It seems that LinkedIn doesn’t plan on stopping at adding AI-generated profile summaries and job descriptions, with the world’s largest professional social network now also experimenting with generative AI feed posts, via suggestions within the post composer.

Link Prompts

As seen in this example shared by app researcher Nima Owji, LinkedIn’s in-development AI update assistant would prompt you to ‘share your ideas’ with the system to then get suggestions for a first draft of a LinkedIn post. On paper, that probably doesn’t sound too great, especially when one of the example suggestions is ‘opinion about a new trend’. In other words, the generative AI tools would generate that opinion for you, which seems like a pathway to more crud in the LinkedIn Feed.

This is something LinkedIn is already known for, as wannabe entrepreneurs share their ‘hustle culture’ advice, inspired by Gary Vaynerchuck’s bravado, but with nowhere near the charisma or presence of one of the web’s toughest business leaders. Social Media’s performative allure, which sees people only posting the highlights of their life, is maybe the worst on LinkedIn, where some members try to present their best professional selves, which often involves comically bad advice about how to get ahead, how to impress your boss, and even how to slay the competition.

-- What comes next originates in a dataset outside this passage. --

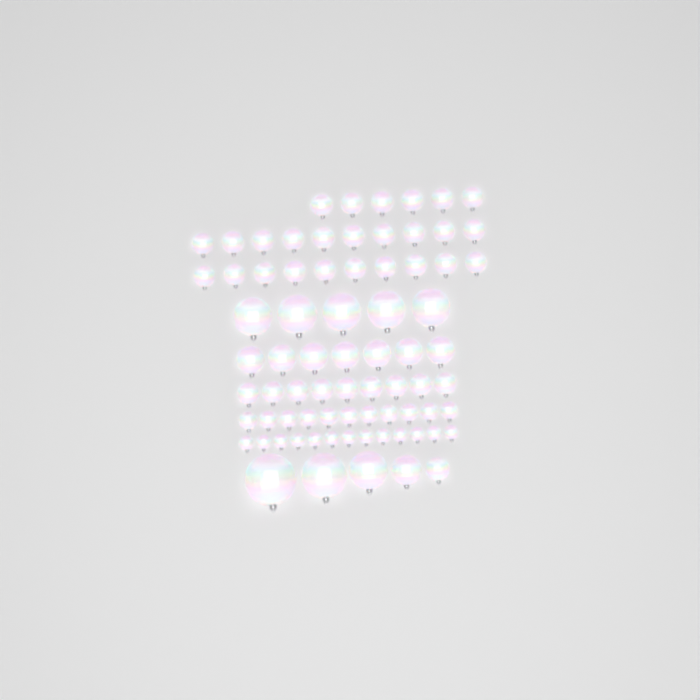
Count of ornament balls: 76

It’s hard to imagine that a generative AI tool is going to facilitate much improvement on this front, and if everyone starts posting AI-generated opinions, then what’s the point? When it does come to that, there will no longer be real people sharing actual insight in the app. If people just post commentary spat out by some machine, then how does that help provide a better perspective on who they are, what they know, and what they bring to the business table?

One potential counter to this is that they’re likely to do this anyway, with ChatGPT already pumping Social Media post suggestions based on user prompts. Integrating these elements directly into LinkedIn, though, still seems more defeatist. Then again, LinkedIn’s parent company Microsoft is working to wedge generative AI into all of its apps, as it looks to ride the early wave, which has so far brought it a tidal wave of attention, even going as far as to revitalize its Bing search engine.

The Wrap

It seems likelier that more of these types of tools are coming, whether or not we like them. That will eventually lead to a lot of bots talking to other bots, while real humans watch on and giggle as they engage in the new trend of duping each other. For a place like LinkedIn, while this is the new trend, it just sounds too counterintuitive – you’d think that they’d want people to be sharing what they know, about their real experiences, as opposed to just outsourcing AI-created ideas. Job interviews are about to get real interesting.